Joe Klein saw Avatar the other night, and he came away pleasantly surprised:
But that wasn't the most amazing thing about the movie: the Americans were the bad guys. They were a mercenary army working for corporate villains who wanted to strip-mine a tribe of alien, cerulean nice-guy, enviro-theists. The dialogue was awful; the characterizations were crude...and I'm sure that conservatives will dismiss this as another excretion of the Hollywood left. But still, it was something for a mainstream--indeed, a blockbuster--motion picture to have you rooting for the blue dudes flying about on birds painted like Chinese fans...and rooting against the humans, none of whom had the requisite Eastern European or Arab villain accents.

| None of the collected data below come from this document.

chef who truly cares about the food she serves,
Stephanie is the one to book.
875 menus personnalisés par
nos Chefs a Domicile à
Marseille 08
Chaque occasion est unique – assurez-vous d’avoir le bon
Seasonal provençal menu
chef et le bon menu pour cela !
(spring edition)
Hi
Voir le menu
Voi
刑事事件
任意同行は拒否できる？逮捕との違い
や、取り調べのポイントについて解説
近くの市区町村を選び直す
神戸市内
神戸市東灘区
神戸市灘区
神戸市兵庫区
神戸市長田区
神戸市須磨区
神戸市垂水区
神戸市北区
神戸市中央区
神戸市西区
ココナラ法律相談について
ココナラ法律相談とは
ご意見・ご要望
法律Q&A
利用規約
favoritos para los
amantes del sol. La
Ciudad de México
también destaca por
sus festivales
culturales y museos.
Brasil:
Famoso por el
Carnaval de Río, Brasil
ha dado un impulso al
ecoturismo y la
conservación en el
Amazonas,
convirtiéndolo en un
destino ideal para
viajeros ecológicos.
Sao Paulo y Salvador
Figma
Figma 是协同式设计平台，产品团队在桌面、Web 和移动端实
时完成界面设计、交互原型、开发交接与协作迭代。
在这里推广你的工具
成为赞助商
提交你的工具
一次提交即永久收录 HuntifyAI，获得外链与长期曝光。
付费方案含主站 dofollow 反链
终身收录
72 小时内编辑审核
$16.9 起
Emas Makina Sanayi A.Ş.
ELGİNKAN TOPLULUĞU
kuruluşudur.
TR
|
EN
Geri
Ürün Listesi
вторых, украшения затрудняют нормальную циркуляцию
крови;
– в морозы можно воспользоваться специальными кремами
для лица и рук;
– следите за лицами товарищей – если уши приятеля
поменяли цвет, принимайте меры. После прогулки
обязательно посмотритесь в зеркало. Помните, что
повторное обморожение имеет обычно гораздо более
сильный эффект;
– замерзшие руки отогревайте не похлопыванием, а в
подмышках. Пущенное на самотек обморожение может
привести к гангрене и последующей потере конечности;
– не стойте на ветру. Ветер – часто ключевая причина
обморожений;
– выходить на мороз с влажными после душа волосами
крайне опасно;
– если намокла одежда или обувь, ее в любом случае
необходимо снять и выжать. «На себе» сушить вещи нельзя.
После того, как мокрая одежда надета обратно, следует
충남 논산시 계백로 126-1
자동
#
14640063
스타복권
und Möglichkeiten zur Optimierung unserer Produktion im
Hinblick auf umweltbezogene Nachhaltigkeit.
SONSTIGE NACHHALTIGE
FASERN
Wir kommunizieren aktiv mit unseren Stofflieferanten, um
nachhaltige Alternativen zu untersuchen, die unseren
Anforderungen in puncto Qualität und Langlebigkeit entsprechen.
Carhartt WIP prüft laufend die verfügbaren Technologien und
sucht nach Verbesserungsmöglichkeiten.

Klein believes this is a sign of a changing zeitgeist: Americans are willing to shell out bucks to watch themselves get killed by blue aliens. I have no doubt the movie's anti-Americanism is one reason it's doing so well overseas. But isn't it just as likely that the movie is doing well in the States despite James Cameron's ridiculously heavy-handed and semi-parodic political message? Americans are tolerant people, and I'm betting they are willing to overlook the sillier parts of the movie in order to enjoy the revolutionary special effects. I know I did.

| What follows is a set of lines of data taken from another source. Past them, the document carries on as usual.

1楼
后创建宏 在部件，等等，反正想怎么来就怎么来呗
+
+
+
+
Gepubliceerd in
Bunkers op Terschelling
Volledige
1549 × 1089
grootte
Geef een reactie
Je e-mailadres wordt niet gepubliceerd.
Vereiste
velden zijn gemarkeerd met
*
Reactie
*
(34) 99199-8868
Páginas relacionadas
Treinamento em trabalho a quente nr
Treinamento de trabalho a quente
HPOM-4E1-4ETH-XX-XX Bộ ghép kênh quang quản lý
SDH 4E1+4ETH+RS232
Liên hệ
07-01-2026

The journalistic tendency to describe every cultural event in terms of a larger trend can be pretty silly. Case in point: "The zeitgeist is a subtle thing," Klein writes, "and the impact of Avatar is bound to ripple in all sorts of lovely, little enviro-theistic ways."
Hold it--"lovely, little enviro-theistic ways"? Is the Time columnist saying enviro-theism is better than other religions?